PROVIDED INFORMATION:
════════════════════

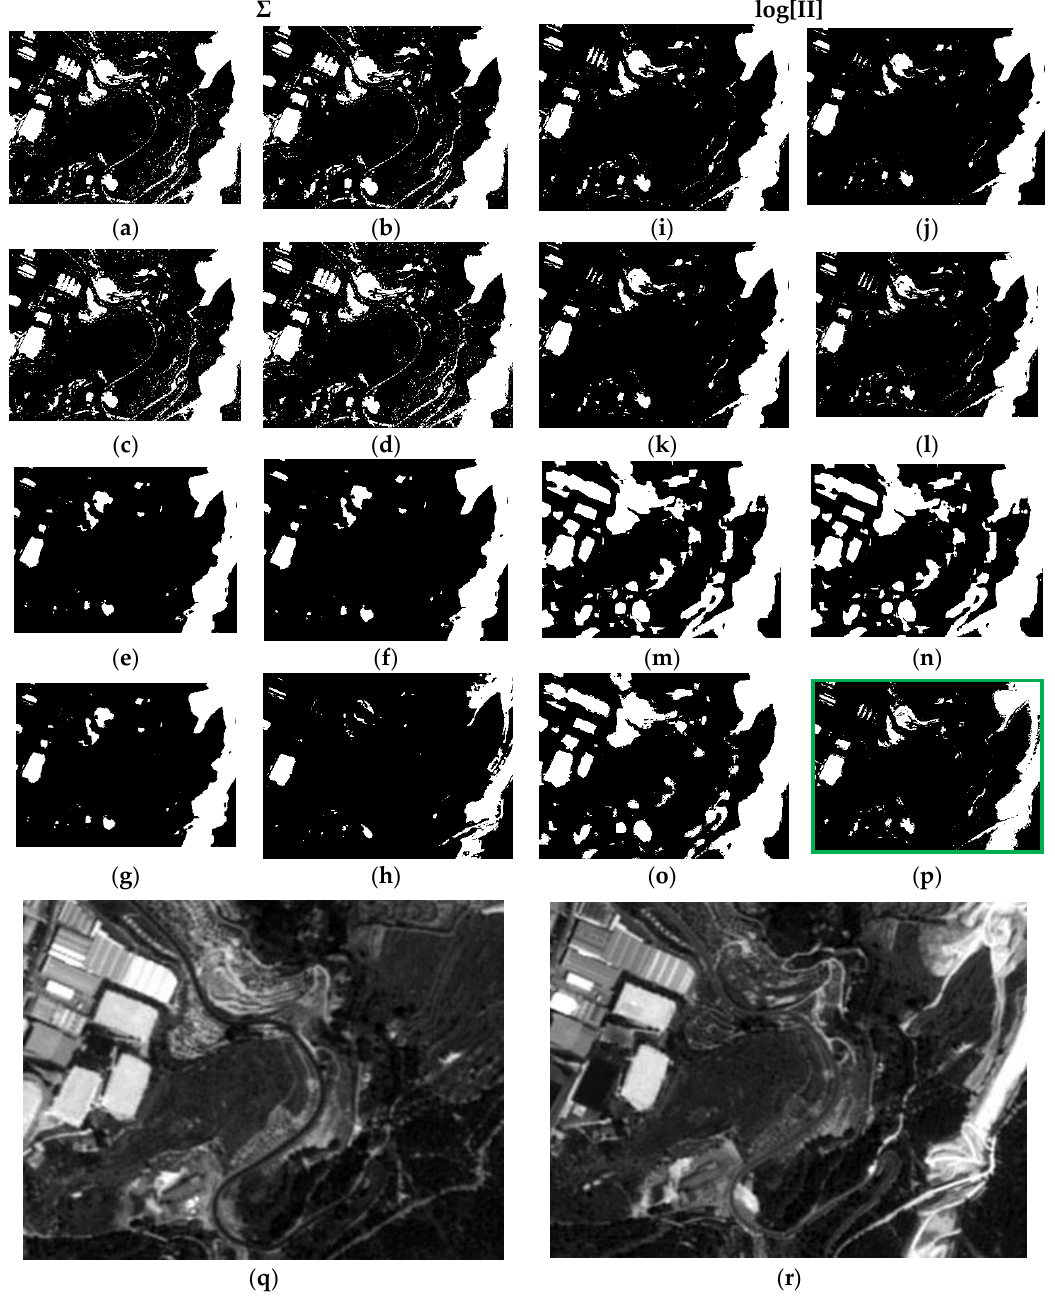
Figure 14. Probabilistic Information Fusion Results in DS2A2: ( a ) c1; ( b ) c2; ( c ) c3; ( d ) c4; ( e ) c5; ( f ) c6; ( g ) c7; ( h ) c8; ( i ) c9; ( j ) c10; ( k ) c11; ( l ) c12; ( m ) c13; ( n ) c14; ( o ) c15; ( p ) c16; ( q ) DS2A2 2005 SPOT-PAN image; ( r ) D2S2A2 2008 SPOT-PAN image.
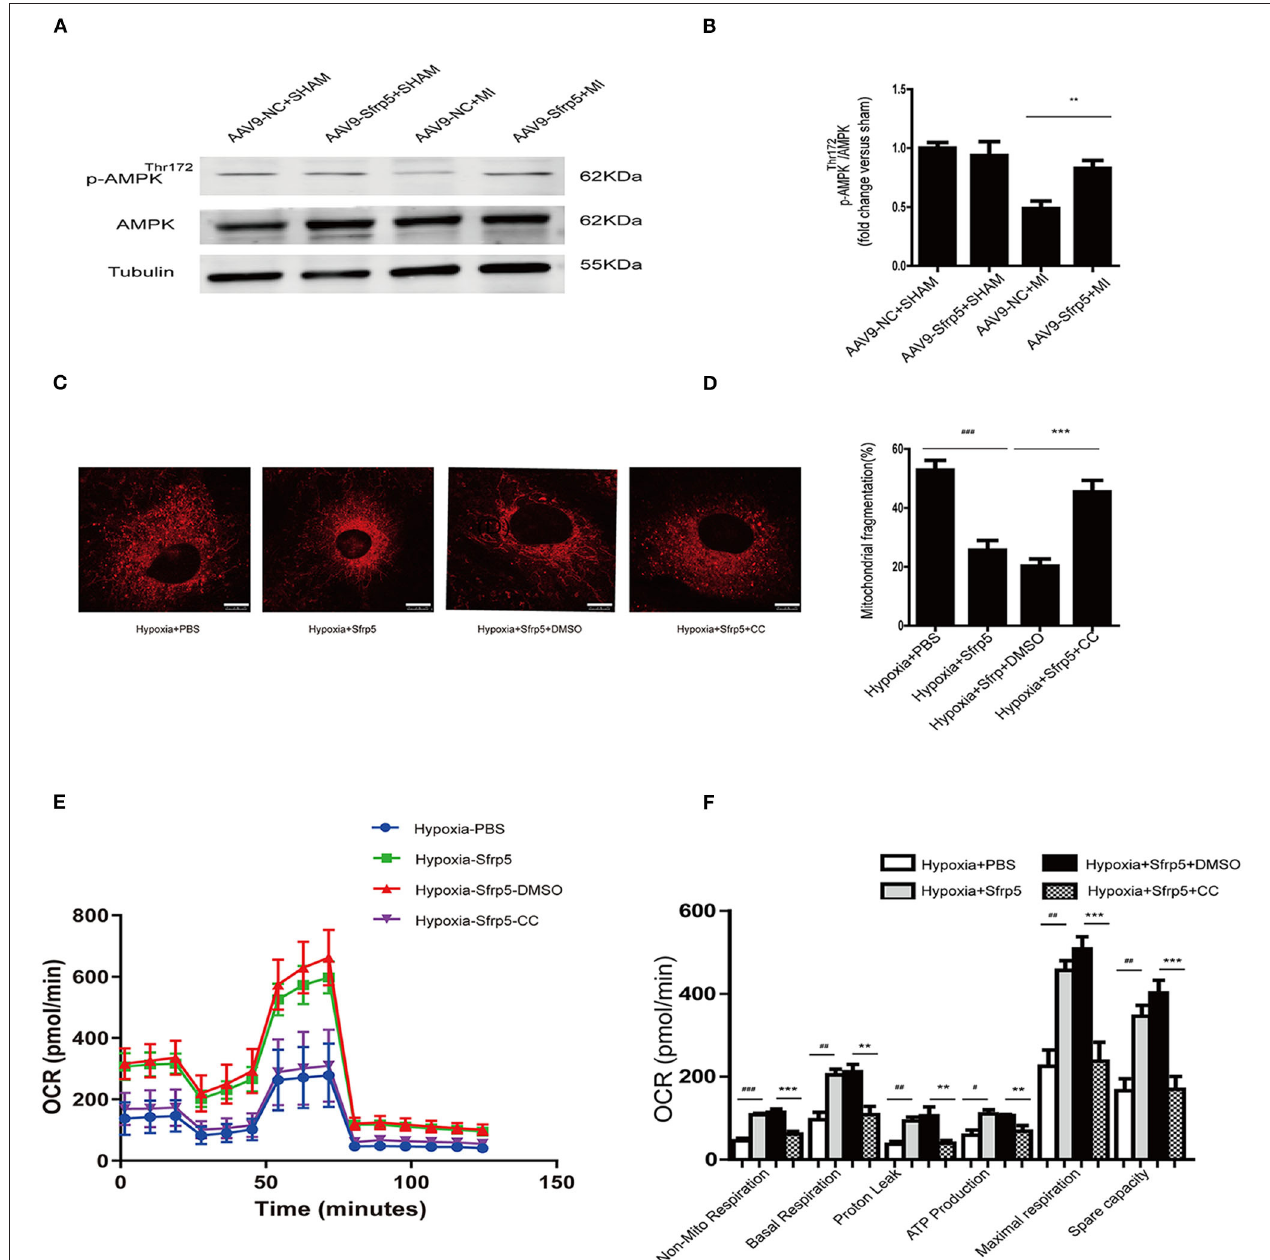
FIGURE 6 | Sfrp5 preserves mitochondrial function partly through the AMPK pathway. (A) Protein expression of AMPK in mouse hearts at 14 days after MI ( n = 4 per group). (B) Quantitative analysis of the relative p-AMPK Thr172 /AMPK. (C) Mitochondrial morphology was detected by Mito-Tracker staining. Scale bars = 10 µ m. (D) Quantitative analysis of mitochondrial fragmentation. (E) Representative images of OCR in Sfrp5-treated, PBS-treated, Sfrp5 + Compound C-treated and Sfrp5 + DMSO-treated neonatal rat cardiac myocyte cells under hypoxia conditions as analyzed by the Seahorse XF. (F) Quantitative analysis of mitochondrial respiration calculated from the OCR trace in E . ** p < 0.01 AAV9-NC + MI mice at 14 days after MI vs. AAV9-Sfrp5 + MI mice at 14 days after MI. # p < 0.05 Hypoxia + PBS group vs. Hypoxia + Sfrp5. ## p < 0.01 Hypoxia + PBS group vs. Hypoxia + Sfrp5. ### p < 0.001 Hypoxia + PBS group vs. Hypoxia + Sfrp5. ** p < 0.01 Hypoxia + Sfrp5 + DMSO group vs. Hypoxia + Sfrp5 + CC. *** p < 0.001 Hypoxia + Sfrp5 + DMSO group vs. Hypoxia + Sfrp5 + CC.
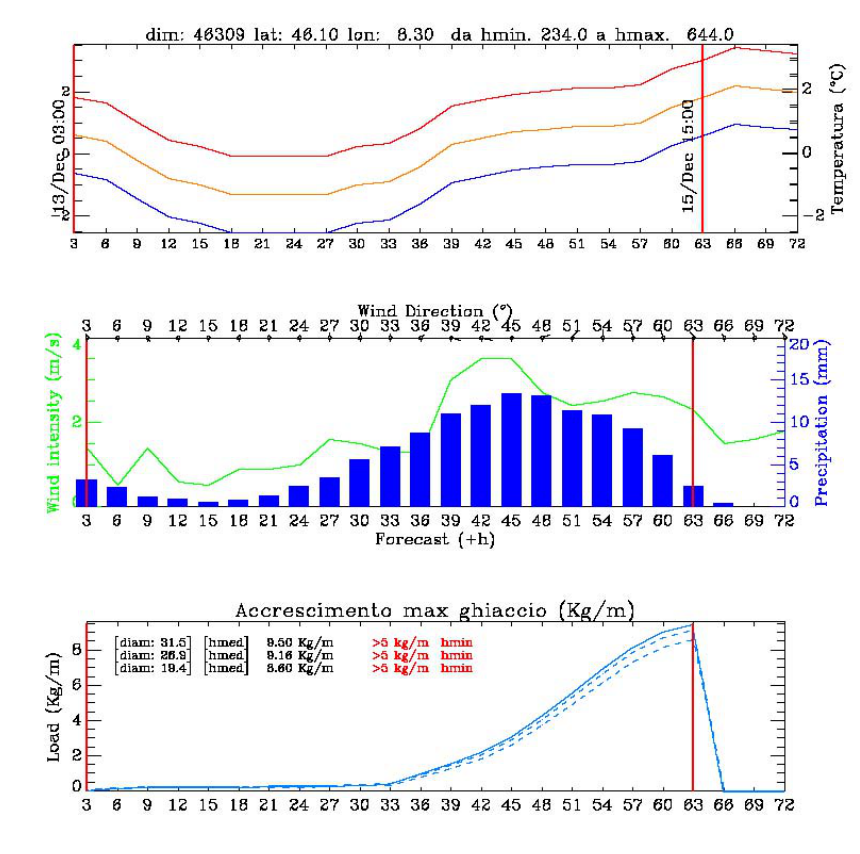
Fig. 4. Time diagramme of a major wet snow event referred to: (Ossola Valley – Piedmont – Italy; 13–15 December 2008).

════════════════════

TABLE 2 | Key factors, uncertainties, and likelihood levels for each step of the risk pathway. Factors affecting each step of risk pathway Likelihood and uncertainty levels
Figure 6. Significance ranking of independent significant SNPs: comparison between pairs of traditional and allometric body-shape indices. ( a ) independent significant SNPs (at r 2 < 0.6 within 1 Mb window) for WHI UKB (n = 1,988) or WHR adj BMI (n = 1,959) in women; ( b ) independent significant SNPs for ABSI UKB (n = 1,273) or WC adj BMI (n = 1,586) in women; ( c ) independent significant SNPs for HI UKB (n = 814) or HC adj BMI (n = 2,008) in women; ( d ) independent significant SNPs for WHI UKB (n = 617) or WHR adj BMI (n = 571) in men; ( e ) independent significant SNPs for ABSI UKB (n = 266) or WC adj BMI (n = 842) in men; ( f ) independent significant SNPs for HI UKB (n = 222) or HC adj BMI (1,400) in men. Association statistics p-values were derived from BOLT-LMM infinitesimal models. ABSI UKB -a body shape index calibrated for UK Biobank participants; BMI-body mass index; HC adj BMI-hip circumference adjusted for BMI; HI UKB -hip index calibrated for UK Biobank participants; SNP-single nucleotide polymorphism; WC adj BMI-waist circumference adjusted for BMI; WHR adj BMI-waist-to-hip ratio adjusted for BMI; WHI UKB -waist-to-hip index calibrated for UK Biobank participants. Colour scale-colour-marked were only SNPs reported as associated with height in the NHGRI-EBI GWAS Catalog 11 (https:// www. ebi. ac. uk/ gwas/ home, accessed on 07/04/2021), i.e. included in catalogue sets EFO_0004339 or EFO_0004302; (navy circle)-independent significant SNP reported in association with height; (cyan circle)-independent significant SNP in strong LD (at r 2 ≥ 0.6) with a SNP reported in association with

════════════════════

PROBLEM TO SOLVE: A clean copy is needed of the lines above from the one with "FIGURE 6 | Sfrp5" up to and including the one with "Fig. 4. Time". Please set it down exactly, with no pictures.

THE COMPLETED TASK:
FIGURE 6 | Sfrp5 preserves mitochondrial function partly through the AMPK pathway. (A) Protein expression of AMPK in mouse hearts at 14 days after MI ( n = 4 per group). (B) Quantitative analysis of the relative p-AMPK Thr172 /AMPK. (C) Mitochondrial morphology was detected by Mito-Tracker staining. Scale bars = 10 µ m. (D) Quantitative analysis of mitochondrial fragmentation. (E) Representative images of OCR in Sfrp5-treated, PBS-treated, Sfrp5 + Compound C-treated and Sfrp5 + DMSO-treated neonatal rat cardiac myocyte cells under hypoxia conditions as analyzed by the Seahorse XF. (F) Quantitative analysis of mitochondrial respiration calculated from the OCR trace in E . ** p < 0.01 AAV9-NC + MI mice at 14 days after MI vs. AAV9-Sfrp5 + MI mice at 14 days after MI. # p < 0.05 Hypoxia + PBS group vs. Hypoxia + Sfrp5. ## p < 0.01 Hypoxia + PBS group vs. Hypoxia + Sfrp5. ### p < 0.001 Hypoxia + PBS group vs. Hypoxia + Sfrp5. ** p < 0.01 Hypoxia + Sfrp5 + DMSO group vs. Hypoxia + Sfrp5 + CC. *** p < 0.001 Hypoxia + Sfrp5 + DMSO group vs. Hypoxia + Sfrp5 + CC.
Fig. 4. Time diagramme of a major wet snow event referred to: (Ossola Valley – Piedmont – Italy; 13–15 December 2008).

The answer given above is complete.